From Wikipedia, the free encyclopedia

This is the current revision of this page, as edited by 2a00:23c8:1084:8701:ac4b:5c29:b50e:a5ff (talk) at 11:02, 22 October 2024 (Other and subsequent roles). The present address (URL) is a permanent link to this version.

(diff) ← Previous revision | Latest revision (diff) | Newer revision → (diff)

Richard Sambrook
Born
NationalityBritish
Occupation(s)Emeritus Professor in the School of Journalism, Media and Culture at Cardiff University
Known forEx-Director of BBC News and BBC World Service

Richard Sambrook is a British journalist, academic and a former BBC executive. He is Emeritus Professor in the School of Journalism, Media and Culture at Cardiff University.[1] For 30 years, until February 2010, he was a BBC journalist and later, a news executive.

Early life and BBC career

[edit]

Sambrook was educated at Maidstone Technical High School, the University of Reading (BA in English) and Birkbeck College, University of London (MSc in politics). His career began in local newspapers in South Wales.

His 30 years at the BBC were almost entirely in the news. He was successively a programme editor, news editor and Head of Newsgathering when the Corporation won many awards for its international news coverage. He merged radio and television news, and domestic and World Service newsgathering during this time, resulting in the world's largest broadcast news operation. He was acting Director of Sport in 2000, and became Director of News in 2001.

Sambrook defended in June/July 2003 what became the highly controversial Today programme report that the Blair government had in its September Dossier knowingly exaggerated claims relating to Iraq's supposed possession of weapons of mass destruction. On 20 July, he confirmed that Dr. David Kelly had been the source of the news item. He later gave evidence to the Hutton Inquiry into Kelly's apparent suicide.

He spent ten years on the management board of the BBC becoming successively Director of BBC Sport, Director of BBC News and finally Director of the World Service and Global News in September 2004. He oversaw major restructuring of the World Service, and its opening of Arabic and Persian television, as well as commercial interactive services.

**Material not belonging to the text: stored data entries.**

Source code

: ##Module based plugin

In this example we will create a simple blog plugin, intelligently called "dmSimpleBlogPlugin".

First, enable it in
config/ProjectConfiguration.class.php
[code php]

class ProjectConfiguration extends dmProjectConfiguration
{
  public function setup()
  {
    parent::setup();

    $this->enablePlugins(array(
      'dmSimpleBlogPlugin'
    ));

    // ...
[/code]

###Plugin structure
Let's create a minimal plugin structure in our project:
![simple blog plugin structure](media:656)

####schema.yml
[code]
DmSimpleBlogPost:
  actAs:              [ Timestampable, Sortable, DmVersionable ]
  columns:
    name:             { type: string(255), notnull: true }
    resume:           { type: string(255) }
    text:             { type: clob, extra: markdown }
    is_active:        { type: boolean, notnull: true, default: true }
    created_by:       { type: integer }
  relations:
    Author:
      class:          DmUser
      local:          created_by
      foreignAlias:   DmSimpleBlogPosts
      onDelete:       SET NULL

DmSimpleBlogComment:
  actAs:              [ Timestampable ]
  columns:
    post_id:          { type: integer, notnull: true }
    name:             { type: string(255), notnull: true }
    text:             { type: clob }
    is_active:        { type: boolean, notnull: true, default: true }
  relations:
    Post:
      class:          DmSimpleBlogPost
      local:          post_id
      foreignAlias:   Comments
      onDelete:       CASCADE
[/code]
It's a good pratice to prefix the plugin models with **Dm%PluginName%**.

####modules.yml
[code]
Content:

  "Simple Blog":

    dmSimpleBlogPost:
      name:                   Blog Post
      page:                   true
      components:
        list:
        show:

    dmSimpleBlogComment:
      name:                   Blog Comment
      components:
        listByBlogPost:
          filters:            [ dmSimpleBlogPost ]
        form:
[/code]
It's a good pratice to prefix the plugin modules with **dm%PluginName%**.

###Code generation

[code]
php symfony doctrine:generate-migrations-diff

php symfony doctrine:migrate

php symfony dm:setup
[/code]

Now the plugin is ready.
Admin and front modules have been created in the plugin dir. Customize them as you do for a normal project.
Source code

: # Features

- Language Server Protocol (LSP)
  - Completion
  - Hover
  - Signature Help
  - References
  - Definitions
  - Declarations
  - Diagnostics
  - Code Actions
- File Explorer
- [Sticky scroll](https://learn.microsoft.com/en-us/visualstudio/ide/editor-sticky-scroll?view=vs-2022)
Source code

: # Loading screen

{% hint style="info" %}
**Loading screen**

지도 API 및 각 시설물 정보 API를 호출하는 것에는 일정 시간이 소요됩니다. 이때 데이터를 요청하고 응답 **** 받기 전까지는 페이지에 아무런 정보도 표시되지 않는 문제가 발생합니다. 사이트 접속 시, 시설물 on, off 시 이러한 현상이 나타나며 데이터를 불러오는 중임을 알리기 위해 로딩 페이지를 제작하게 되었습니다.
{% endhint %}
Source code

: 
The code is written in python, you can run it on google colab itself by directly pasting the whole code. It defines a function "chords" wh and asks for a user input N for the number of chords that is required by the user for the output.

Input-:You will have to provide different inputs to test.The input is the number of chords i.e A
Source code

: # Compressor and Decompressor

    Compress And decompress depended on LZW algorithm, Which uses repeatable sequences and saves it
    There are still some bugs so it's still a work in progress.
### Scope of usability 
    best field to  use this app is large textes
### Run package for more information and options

He is a frequent contributor to radio and TV coverage of media issues and writes regularly for The Conversation (website).

Other and subsequent roles

[edit]

From 2010 until 2012, he was Global Vice Chairman and Chief Content Officer of the Edelman public relations agency. From January 2010 until 2017, he was a Visiting Research Fellow at the Reuters Institute for the Study of Journalism at the University of Oxford and a Professor of Journalism at Cardiff University. He devised and launched one of the first degree courses in computational journalism in partnership with the computer science department at Cardiff.[2] He has published several books and research papers on journalism including on international news, the future of TV News and the role of impartiality in digital news. In 2020 the BBC commissioned him to review staff use of social media.

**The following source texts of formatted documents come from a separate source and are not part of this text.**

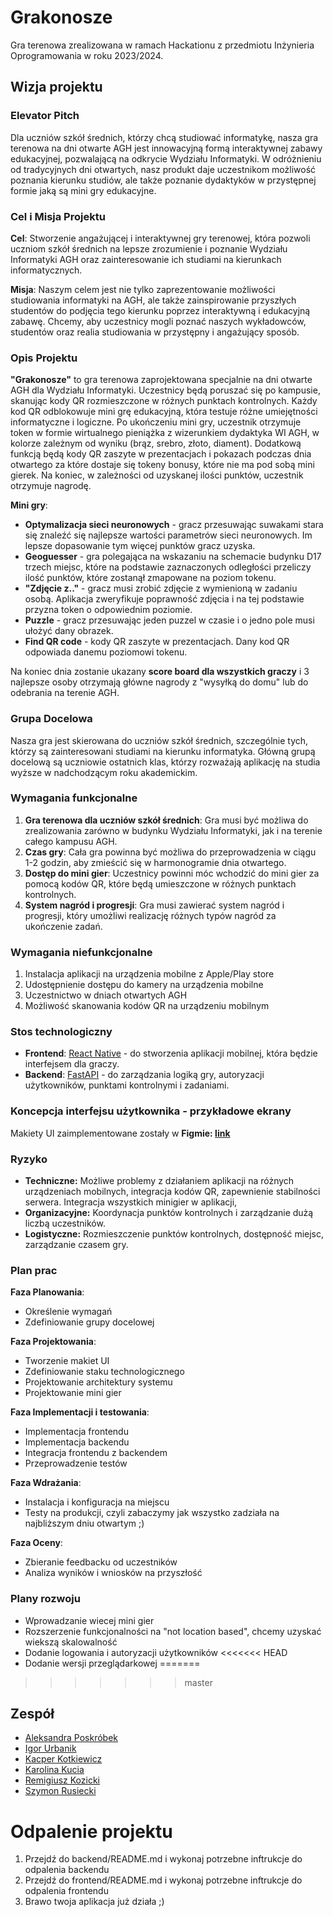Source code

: # Grakonosze

Gra terenowa zrealizowana w ramach Hackationu z przedmiotu Inżynieria Oprogramowania w roku 2023/2024.

## Wizja projektu

### Elevator Pitch

Dla uczniów szkół średnich, którzy chcą studiować informatykę, nasza gra terenowa na dni otwarte AGH jest innowacyjną formą interaktywnej zabawy edukacyjnej, pozwalającą na odkrycie Wydziału Informatyki. W odróżnieniu od tradycyjnych dni otwartych, nasz produkt daje uczestnikom możliwość poznania kierunku studiów, ale także poznanie dydaktyków w przystępnej formie jaką są mini gry edukacyjne.

### Cel i Misja Projektu

**Cel**: Stworzenie angażującej i interaktywnej gry terenowej, która pozwoli uczniom szkół średnich na lepsze zrozumienie i poznanie Wydziału Informatyki AGH oraz zainteresowanie ich studiami na kierunkach informatycznych.

**Misja**: Naszym celem jest nie tylko zaprezentowanie możliwości studiowania informatyki na AGH, ale także zainspirowanie przyszłych studentów do podjęcia tego kierunku poprzez interaktywną i edukacyjną zabawę. Chcemy, aby uczestnicy mogli poznać naszych wykładowców, studentów oraz realia studiowania w przystępny i angażujący sposób.

### Opis Projektu

**"Grakonosze"** to gra terenowa zaprojektowana specjalnie na dni otwarte AGH dla Wydziału Informatyki.
Uczestnicy będą poruszać się po kampusie, skanując kody QR rozmieszczone w różnych punktach kontrolnych. Każdy kod QR odblokowuje mini grę edukacyjną, która testuje różne umiejętności informatyczne i logiczne. Po ukończeniu mini gry, uczestnik otrzymuje token w formie wirtualnego pieniążka z wizerunkiem dydaktyka WI AGH, w kolorze zależnym od wyniku (brąz, srebro, złoto, diament). Dodatkową funkcją będą kody QR zaszyte w prezentacjach i pokazach podczas dnia otwartego za które dostaje się tokeny bonusy, które nie ma pod sobą mini gierek. Na koniec, w zależności od uzyskanej ilości punktów, uczestnik otrzymuje nagrodę.

**Mini gry**:

- **Optymalizacja sieci neuronowych** - gracz przesuwając suwakami stara się znaleźć się najlepsze wartości parametrów sieci neuronowych. Im lepsze dopasowanie tym więcej punktów gracz uzyska.
- **Geoguesser** - gra polegająca na wskazaniu na schemacie budynku D17 trzech miejsc, które na podstawie zaznaczonych odległości przeliczy ilość punktów, które zostanął zmapowane na poziom tokenu.
- **"Zdjęcie z.."** - gracz musi zrobić zdjęcie z wymienioną w zadaniu osobą. Aplikacja zweryfikuje poprawność zdjęcia i na tej podstawie przyzna token o odpowiednim poziomie.
- **Puzzle** - gracz przesuwając jeden puzzel w czasie i o jedno pole musi ułożyć dany obrazek.
- **Find QR code** - kody QR zaszyte w prezentacjach. Dany kod QR odpowiada danemu poziomowi tokenu.

Na koniec dnia zostanie ukazany **score board dla wszystkich graczy** i 3 najlepsze osoby otrzymają główne nagrody z "wysyłką do domu" lub do odebrania na terenie AGH.

### Grupa Docelowa

Nasza gra jest skierowana do uczniów szkół średnich, szczególnie tych, którzy są zainteresowani studiami na kierunku informatyka. Główną grupą docelową są uczniowie ostatnich klas, którzy rozważają aplikację na studia wyższe w nadchodzącym roku akademickim.

### Wymagania funkcjonalne

1. **Gra terenowa dla uczniów szkół średnich**: Gra musi być możliwa do zrealizowania zarówno w budynku Wydziału Informatyki, jak i na terenie całego kampusu AGH.
2. **Czas gry**: Cała gra powinna być możliwa do przeprowadzenia w ciągu 1-2 godzin, aby zmieścić się w harmonogramie dnia otwartego.
3. **Dostęp do mini gier**: Uczestnicy powinni móc wchodzić do mini gier za pomocą kodów QR, które będą umieszczone w różnych punktach kontrolnych.
4. **System nagród i progresji**: Gra musi zawierać system nagród i progresji, który umożliwi realizację różnych typów nagród za ukończenie zadań.


### Wymagania niefunkcjonalne

1. Instalacja aplikacji na urządzenia mobilne z Apple/Play store
2. Udostępnienie dostępu do kamery na urządzenia mobilne
3. Uczestnictwo w dniach otwartych AGH
4. Możliwość skanowania kodów QR na urządzeniu mobilnym


### Stos technologiczny

- **Frontend**: [React Native](https://reactnative.dev/) - do stworzenia aplikacji mobilnej, która będzie interfejsem dla graczy.
- **Backend**: [FastAPI](https://fastapi.tiangolo.com/) - do zarządzania logiką gry, autoryzacji użytkowników, punktami kontrolnymi i zadaniami.

### Koncepcja interfejsu użytkownika - przykładowe ekrany

Makiety UI zaimplementowane zostały w **Figmie: [link](https://www.figma.com/proto/zLwlb5mijGz9pDexNVcsQA/Grakonosze?node-id=5-2&m=dev&scaling=scale-down&page-id=0%3A1&t=Hs1iGgzUfzpNYYYe-1)**

### Ryzyko

- **Techniczne:** Możliwe problemy z działaniem aplikacji na różnych urządzeniach mobilnych, integracja kodów QR, zapewnienie stabilności serwera. Integracja wszystkich minigier w aplikacji,
- **Organizacyjne:** Koordynacja punktów kontrolnych i zarządzanie dużą liczbą uczestników.
- **Logistyczne:** Rozmieszczenie punktów kontrolnych, dostępność miejsc, zarządzanie czasem gry.

### Plan prac

**Faza Planowania**:

- Określenie wymagań
- Zdefiniowanie grupy docelowej

**Faza Projektowania**:

- Tworzenie makiet UI
- Zdefiniowanie staku technologicznego
- Projektowanie architektury systemu
- Projektowanie mini gier

**Faza Implementacji i testowania**:

- Implementacja frontendu
- Implementacja backendu
- Integracja frontendu z backendem
- Przeprowadzenie testów

**Faza Wdrażania**:

- Instalacja i konfiguracja na miejscu
- Testy na produkcji, czyli zabaczymy jak wszystko zadziała na najbliższym dniu otwartym ;)

**Faza Oceny**:

- Zbieranie feedbacku od uczestników
- Analiza wyników i wniosków na przyszłość

### Plany rozwoju

- Wprowadzanie wiecej mini gier
- Rozszerzenie funkcjonalności na "not location based", chcemy uzyskać wiekszą skalowalność
- Dodanie logowania i autoryzacji użytkowników
<<<<<<< HEAD
- Dodanie wersji przeglądarkowej
=======
>>>>>>> master

## Zespół

- [Aleksandra Poskróbek](https://github.com/Olciaaa)
- [Igor Urbanik](https://github.com/Radinyn)
- [Kacper Kotkiewicz](https://github.com/kkotkiewicz)
- [Karolina Kucia](https://github.com/kkkucia)
- [Remigiusz Kozicki](https://github.com/remekozicki)
- [Szymon Rusiecki](https://github.com/Rusiek)

# Odpalenie projektu

1. Przejdź do backend/README.md i wykonaj potrzebne inftrukcje do odpalenia backendu
2. Przejdź do frontend/README.md i wykonaj potrzebne inftrukcje do odpalenia frontendu
3. Brawo twoja aplikacja już działa ;)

His non-executive roles have largely supported free speech and independent journalism. He is co-Chair of The Bureau for Investigative Journalism and Chair of the DMA Media group – a media services company.

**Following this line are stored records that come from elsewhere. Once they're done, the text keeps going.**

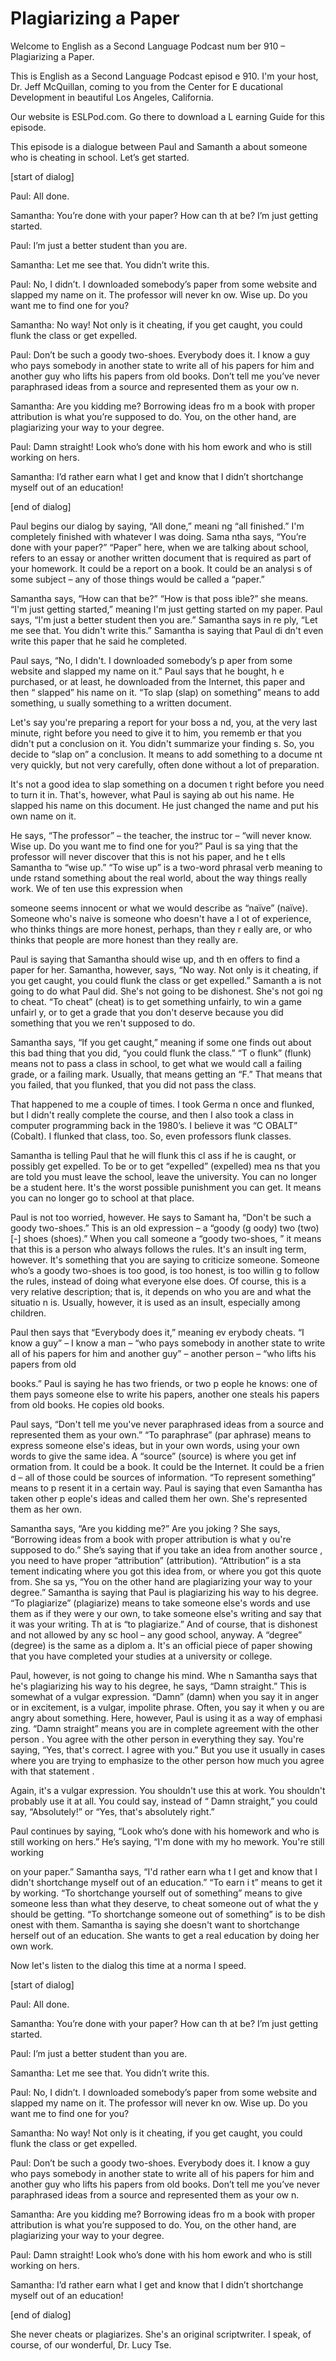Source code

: # Plagiarizing a Paper

Welcome to English as a Second Language Podcast num ber 910 – Plagiarizing a Paper. 

This is English as a Second Language Podcast episod e 910. I'm your host, Dr. Jeff McQuillan, coming to you from the Center for E ducational Development in beautiful Los Angeles, California.  

Our website is ESLPod.com. Go there to download a L earning Guide for this episode.  

This episode is a dialogue between Paul and Samanth a about someone who is cheating in school. Let’s get started.  

[start of dialog] 

Paul:  All done. 

Samantha:  You’re done with your paper?  How can th at be?  I’m just getting started. 

Paul:  I’m just a better student than you are. 

Samantha:  Let me see that.  You didn’t write this.  

Paul:  No, I didn’t.  I downloaded somebody’s paper  from some website and slapped my name on it.  The professor will never kn ow.  Wise up.  Do you want me to find one for you? 

Samantha:  No way!  Not only is it cheating, if you  get caught, you could flunk the class or get expelled. 

Paul:  Don’t be such a goody two-shoes.  Everybody does it.  I know a guy who pays somebody in another state to write all of his papers for him and another guy who lifts his papers from old books.  Don’t tell me  you’ve never paraphrased ideas from a source and represented them as your ow n. 

Samantha:  Are you kidding me?  Borrowing ideas fro m a book with proper attribution is what you’re supposed to do.  You, on  the other hand, are plagiarizing your way to your degree. 

Paul:  Damn straight!  Look who’s done with his hom ework and who is still working on hers. 

Samantha:  I’d rather earn what I get and know that  I didn’t shortchange myself out of an education! 

[end of dialog] 

Paul begins our dialog by saying, “All done,” meani ng “all finished.” I'm completely finished with whatever I was doing. Sama ntha says, “You’re done with your paper?” “Paper” here, when we are talking  about school, refers to an essay or another written document that is required as part of your homework. It could be a report on a book. It could be an analysi s of some subject – any of those things would be called a “paper.”  

Samantha says, “How can that be?” “How is that poss ible?” she means. “I'm just getting started,” meaning I'm just getting started on my paper. Paul says, “I'm just a better student then you are.” Samantha says in re ply, “Let me see that. You didn't write this.” Samantha is saying that Paul di dn't even write this paper that he said he completed.  

Paul says, “No, I didn't. I downloaded somebody’s p aper from some website and slapped my name on it.” Paul says that he bought, h e purchased, or at least, he downloaded from the Internet, this paper and then “ slapped” his name on it. “To slap (slap) on something” means to add something, u sually something to a written document.  

Let's say you're preparing a report for your boss a nd, you, at the very last minute, right before you need to give it to him, you rememb er that you didn't put a conclusion on it. You didn't summarize your finding s. So, you decide to “slap on” a conclusion. It means to add something to a docume nt very quickly, but not very carefully, often done without a lot of preparation.   

It's not a good idea to slap something on a documen t right before you need to turn it in. That's, however, what Paul is saying ab out his name. He slapped his name on this document. He just changed the name and  put his own name on it. 

He says, “The professor” – the teacher, the instruc tor – “will never know. Wise up. Do you want me to find one for you?” Paul is sa ying that the professor will never discover that this is not his paper, and he t ells Samantha to “wise up.” “To wise up” is a two-word phrasal verb meaning to unde rstand something about the real world, about the way things really work. We of ten use this expression when  

someone seems innocent or what we would describe as  “naïve” (naïve). Someone who's naive is someone who doesn't have a l ot of experience, who thinks things are more honest, perhaps, than they r eally are, or who thinks that people are more honest than they really are.  

Paul is saying that Samantha should wise up, and th en offers to find a paper for her. Samantha, however, says, “No way. Not only is it cheating, if you get caught, you could flunk the class or get expelled.” Samanth a is not going to do what Paul did. She's not going to be dishonest. She's not goi ng to cheat. “To cheat” (cheat) is to get something unfairly, to win a game unfairl y, or to get a grade that you don't deserve because you did something that you we ren't supposed to do.  

Samantha says, “If you get caught,” meaning if some one finds out about this bad thing that you did, “you could flunk the class.” “T o flunk” (flunk) means not to pass a class in school, to get what we would call a  failing grade, or a failing mark. Usually, that means getting an “F.” That means that  you failed, that you flunked, that you did not pass the class.  

That happened to me a couple of times. I took Germa n once and flunked, but I didn't really complete the course, and then I also took a class in computer programming back in the 1980’s. I believe it was “C OBALT” (Cobalt). I flunked that class, too. So, even professors flunk classes.   

Samantha is telling Paul that he will flunk this cl ass if he is caught, or possibly get expelled. To be or to get “expelled” (expelled) mea ns that you are told you must leave the school, leave the university. You can no longer be a student here. It's the worst possible punishment you can get. It means  you can no longer go to school at that place.  

Paul is not too worried, however. He says to Samant ha, “Don't be such a goody two-shoes.” This is an old expression – a “goody (g oody) two (two) [-] shoes (shoes).” When you call someone a “goody two-shoes, ” it means that this is a person who always follows the rules. It's an insult ing term, however. It's something that you are saying to criticize someone.  Someone who’s a goody two-shoes is too good, is too honest, is too willin g to follow the rules, instead of doing what everyone else does. Of course, this is a  very relative description; that is, it depends on who you are and what the situatio n is. Usually, however, it is used as an insult, especially among children.  

Paul then says that “Everybody does it,” meaning ev erybody cheats. “I know a guy” – I know a man – “who pays somebody in another  state to write all of his papers for him and another guy” – another person – “who lifts his papers from old  

books.” Paul is saying he has two friends, or two p eople he knows: one of them pays someone else to write his papers, another one steals his papers from old books. He copies old books.  

Paul says, “Don't tell me you've never paraphrased ideas from a source and represented them as your own.” “To paraphrase” (par aphrase) means to express someone else's ideas, but in your own words, using your own words to give the same idea. A “source” (source) is where you get inf ormation from. It could be a book. It could be the Internet. It could be a frien d – all of those could be sources of information. “To represent something” means to p resent it in a certain way. Paul is saying that even Samantha has taken other p eople's ideas and called them her own. She's represented them as her own.  

Samantha says, “Are you kidding me?” Are you joking ? She says, “Borrowing ideas from a book with proper attribution is what y ou're supposed to do.” She’s saying that if you take an idea from another source , you need to have proper “attribution” (attribution). “Attribution” is a sta tement indicating where you got this idea from, or where you got this quote from. She sa ys, “You on the other hand are plagiarizing your way to your degree.” Samantha  is saying that Paul is plagiarizing his way to his degree. “To plagiarize”  (plagiarize) means to take someone else's words and use them as if they were y our own, to take someone else's writing and say that it was your writing. Th at is “to plagiarize.” And of course, that is dishonest and not allowed by any sc hool – any good school, anyway. A “degree” (degree) is the same as a diplom a. It's an official piece of paper showing that you have completed your studies at a university or college. 

Paul, however, is not going to change his mind. Whe n Samantha says that he's plagiarizing his way to his degree, he says, “Damn straight.” This is somewhat of a vulgar expression. “Damn” (damn) when you say it in anger or in excitement, is a vulgar, impolite phrase. Often, you say it when y ou are angry about something. Here, however, Paul is using it as a way of emphasi zing. “Damn straight” means you are in complete agreement with the other person . You agree with the other person in everything they say. You're saying, “Yes,  that's correct. I agree with you.” But you use it usually in cases where you are  trying to emphasize to the other person how much you agree with that statement .  

Again, it's a vulgar expression. You shouldn't use this at work. You shouldn't probably use it at all. You could say, instead of “ Damn straight,” you could say, “Absolutely!” or “Yes, that's absolutely right.”  

Paul continues by saying, “Look who’s done with his  homework and who is still working on hers.” He’s saying, “I'm done with my ho mework. You're still working  

on your paper.” Samantha says, “I'd rather earn wha t I get and know that I didn't shortchange myself out of an education.” “To earn i t” means to get it by working. “To shortchange yourself out of something” means to  give someone less than what they deserve, to cheat someone out of what the y should be getting. “To shortchange someone out of something” is to be dish onest with them. Samantha is saying she doesn't want to shortchange herself  out of an education. She wants to get a real education by doing her own work. 

Now let's listen to the dialog this time at a norma l speed.  

[start of dialog] 

Paul:  All done. 

Samantha:  You’re done with your paper?  How can th at be?  I’m just getting started. 

Paul:  I’m just a better student than you are. 

Samantha:  Let me see that.  You didn’t write this.  

Paul:  No, I didn’t.  I downloaded somebody’s paper  from some website and slapped my name on it.  The professor will never kn ow.  Wise up.  Do you want me to find one for you? 

Samantha:  No way!  Not only is it cheating, if you  get caught, you could flunk the class or get expelled. 

Paul:  Don’t be such a goody two-shoes.  Everybody does it.  I know a guy who pays somebody in another state to write all of his papers for him and another guy who lifts his papers from old books.  Don’t tell me  you’ve never paraphrased ideas from a source and represented them as your ow n. 

Samantha:  Are you kidding me?  Borrowing ideas fro m a book with proper attribution is what you’re supposed to do.  You, on  the other hand, are plagiarizing your way to your degree. 

Paul:  Damn straight!  Look who’s done with his hom ework and who is still working on hers. 

Samantha:  I’d rather earn what I get and know that  I didn’t shortchange myself out of an education!  

 [end of dialog] 

She never cheats or plagiarizes. She's an original scriptwriter. I speak, of course, of our wonderful, Dr. Lucy Tse.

From 2012 until 2018 he led the International News Safety Institute for which he chaired an inquiry into the deaths of journalists around the world. From 2006 to 2009, he was Vice President of the European Broadcasting Union and represented public broadcasters on the advisory group to the UN's Internet Governance Forum. He was a trustee of the free-speech NGO Article 19 for six years and was a member of the leadership committee of the Global Media AIDS Initiative, established by UN Secretary General Kofi Annan in 2004. He was on the advisory board of the British Council and was formerly Chairman of the BBC's international charity, the World Service Trust (now BBC Media Action). He was a Trustee of the WWF-UK from 2010-2016. He is a Fellow of the Royal Television Society and of the Royal Society of Arts.

Personal life

[edit]

Sambrook is married with two children.

Publications

[edit]
  • Sambrook, Richard (2018). Global Teamwork: The Rise of Collaboration in Investigative Journalism. Oxford: Oxford University. ISBN 978-1-907384-35-6.
  • Cushion, Stephen; Sambrook, Richard (2016). The Future of 24 Hour News. New York: Peter Lang. ISBN 978-1-4539-1816-6.
  • Cottle, Simon; Sambrook, Richard; Mosdell, Nick (2016). Reporting Dangerously: journalist killings, intimidation and security. London: Palgrave Macmillan. ISBN 978-1-137-40669-9.
  • Sambrook, Richard (2010). Are Foreign Correspondents Redundant? The Changing Face of International News. Oxford: Oxford University. ISBN 978-1-907384-00-4.